Implícita nessa maneira de interpretar o acontecer da história da vida, teve
como finalidade o homem, o que significa que foi orientado por uma teleologia.
Dobzhansky
concluiu seu livro sobre a “Hereditariedade e Natureza do Homem” com uma
reflexão que faz todo o sentido para aqueles que se preocupam com a saúde do nosso planeta, a nossa morada,
a nossa pátria, a nossa querência ou a “nossa mãe e pátria”.
A
evolução levou o homem a uma encruzilhada da qual não há escapatória e não
permite voltar atrás. Nosso passado animal ficou irremediavelmente perdido. Nem
querendo não é possível retornar a ele. Está em questão de um lado o ocaso
cultural e biológico e, do outro, uma progressiva adaptação da cultura ao
lastro hereditário dos genes e suas mutações e, do outro a cultura induzindo as
mutações nos genes. Vem aqui ao caso a metáfora de Nietzsche que imagina a
humanidade equilibrando-se sobre uma corda estendida sobre um abismo. Na primeira alternativa a humanidade
não chega na outra borda do precipício. Cai no abismo antes de a alcançar. Na
segunda o condicionamento recíproco entre os genes e a cultura, garante, apesar
dos pesares, alcançar a outra margem. Está
nas mãos do homem escolher a alternativa certa para que a travessia ocorra sem
um catástrofe definitiva e irreversível. Uma postura otimista permite acreditar
que a espécie humana não se precipite no abismo. Já que a nossa época é
caracterizada por muitos como a idade da ansiedade é preciso contrapor-lhe uma
boa dose de otimismo. Dobzhansky declara-se otimista embora a ansiedade domine
uma alta porcentagem das pessoas. Seu otimismo provem da convicção de que a
natureza e o homem são frutos da evolução e a humanidade junto com a natureza
continuarão evoluindo indefinidamente para o futuro.
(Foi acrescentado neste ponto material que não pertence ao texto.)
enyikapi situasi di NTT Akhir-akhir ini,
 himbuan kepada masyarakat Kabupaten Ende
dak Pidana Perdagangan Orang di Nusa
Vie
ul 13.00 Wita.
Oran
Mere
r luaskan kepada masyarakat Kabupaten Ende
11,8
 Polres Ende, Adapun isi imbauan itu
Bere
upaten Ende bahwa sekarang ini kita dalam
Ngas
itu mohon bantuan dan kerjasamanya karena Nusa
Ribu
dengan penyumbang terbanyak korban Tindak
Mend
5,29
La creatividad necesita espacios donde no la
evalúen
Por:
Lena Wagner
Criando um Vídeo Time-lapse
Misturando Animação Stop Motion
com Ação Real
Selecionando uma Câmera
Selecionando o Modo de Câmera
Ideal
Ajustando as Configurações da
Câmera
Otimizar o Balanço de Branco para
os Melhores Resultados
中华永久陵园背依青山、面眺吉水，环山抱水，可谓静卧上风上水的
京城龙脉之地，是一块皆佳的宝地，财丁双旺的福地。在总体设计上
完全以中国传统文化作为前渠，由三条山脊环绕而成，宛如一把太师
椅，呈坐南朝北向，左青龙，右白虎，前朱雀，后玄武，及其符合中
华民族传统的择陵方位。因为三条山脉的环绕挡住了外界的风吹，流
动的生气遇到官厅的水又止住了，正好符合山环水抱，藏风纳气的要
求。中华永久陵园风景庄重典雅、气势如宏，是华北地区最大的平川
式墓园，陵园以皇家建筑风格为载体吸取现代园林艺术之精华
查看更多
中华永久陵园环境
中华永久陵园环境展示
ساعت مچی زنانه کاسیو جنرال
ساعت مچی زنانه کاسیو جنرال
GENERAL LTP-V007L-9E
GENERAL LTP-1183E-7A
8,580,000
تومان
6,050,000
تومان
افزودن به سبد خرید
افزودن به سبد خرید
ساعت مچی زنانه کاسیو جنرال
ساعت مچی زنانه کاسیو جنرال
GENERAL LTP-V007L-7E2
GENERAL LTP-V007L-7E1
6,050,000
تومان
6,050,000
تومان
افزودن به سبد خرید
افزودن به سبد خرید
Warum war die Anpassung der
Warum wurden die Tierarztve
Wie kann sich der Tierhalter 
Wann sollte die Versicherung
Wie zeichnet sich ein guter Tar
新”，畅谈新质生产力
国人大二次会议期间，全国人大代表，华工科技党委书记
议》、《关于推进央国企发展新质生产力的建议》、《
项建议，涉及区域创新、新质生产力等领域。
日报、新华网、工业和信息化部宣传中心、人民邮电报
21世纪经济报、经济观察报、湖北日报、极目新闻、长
Olhando em nosso derredor
constatamos que existe um enorme volume de fealdades, temperadas por não menos
belezas; há muita coisa boa acontecendo, como também muito coisa abominável. O
que deve prevalecer não é o pessimismo destruidor mas o otimismo e
consequentemente a esperança criadora. O mundo não foi criado de forma estática
por uma única ação criadora, A criação não é um ato isolado mas um processo,
cujo êxito não pode ser garantido pela evolução. Entretanto, o homem tem todas
as condições de lutar para que o processo não termine num beco sem saída. Na
última frase do seu livro, Dobzhansky conclui sua reflexão: “Sem dúvida o homem
está de posse das ferramentas para assegurar êxito e essa é uma batalha que
confere significado e dignidade à vida humana individual e coletiva. Permita-me
repetir, a evolução confere esperança”. (Dobzhansky, 1969, p. 178).